DURHAM, N.C. – Sylvia Hood Washington, an environmental epidemiologist, engineer and historian who was the first African American scholar to publish a formal history of environmental injustices in the United States, will present a free talk at Duke University’s Nicholas School of the Environment at 4:30 p.m. Monday, April 4.
Washington’s talk, “Resilient Resources: Pathways to Sustainable Justice,” will be held at Field Auditorium in Environment Hall, located at 9 Circuit Drive on Duke’s West Campus.
The event, which is open to the public, is cosponsored by the Nicholas School, the Nicholas Institute of Environmental Policy Solutions, the Kenan Institute for Ethics and the Duke Human Rights Center at the Franklin Humanities Institute.
In her talk, Washington will explore the ethical, ecological and human health impacts of environmental injustice and what can be done to end the legacy of inequality.
In a 2009 talk at Yale University, she said, “Environmental health disparities and the rise of the environmental justice movement are human artifacts of man’s interconnectedness to the landscape.

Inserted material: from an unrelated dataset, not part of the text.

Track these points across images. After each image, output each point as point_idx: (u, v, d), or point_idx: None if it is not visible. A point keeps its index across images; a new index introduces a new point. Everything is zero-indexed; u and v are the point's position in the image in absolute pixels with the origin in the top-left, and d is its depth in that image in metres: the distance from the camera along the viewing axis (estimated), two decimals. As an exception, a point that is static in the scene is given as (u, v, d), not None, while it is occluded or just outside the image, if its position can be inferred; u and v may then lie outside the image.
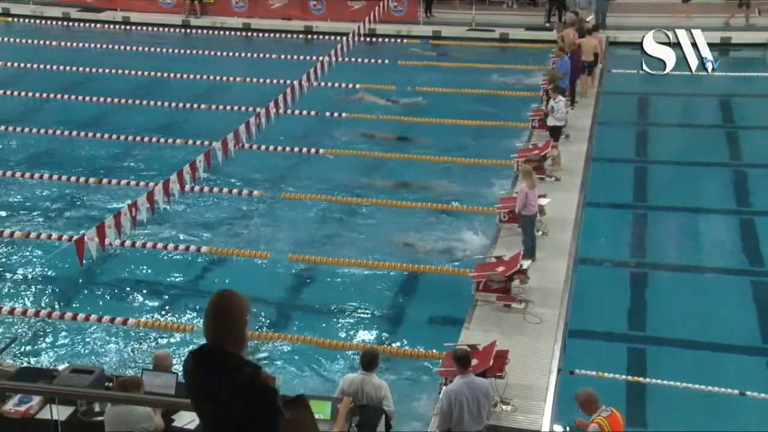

When he poisons the land, he poisons himself, even though he does not see himself reflected in others’ humanity.”
Washington has researched the impact of industrial pollution on human health and ecosystems for more than 30 years.
She is the author of Packing Them In: An Archaeology of Environmental Racism in Chicago, 1865-1954 and editor of the groundbreaking 2006 book, Echoes from the Poisoned Well: Global Memories of Environmental Injustices, which documents the history of environmental racism against poor, working class, and ethnic minority neighborhoods in Chicago, as well as against Native Americans and Indigenous Australians.
She also is the founder and editor of the journal Environmental Justice; serves as co-advisor to the Illinois Environmental Protection Agency’s Environmental Justice Advisory Board; and is president and CEO of Environmental Health Research Associates.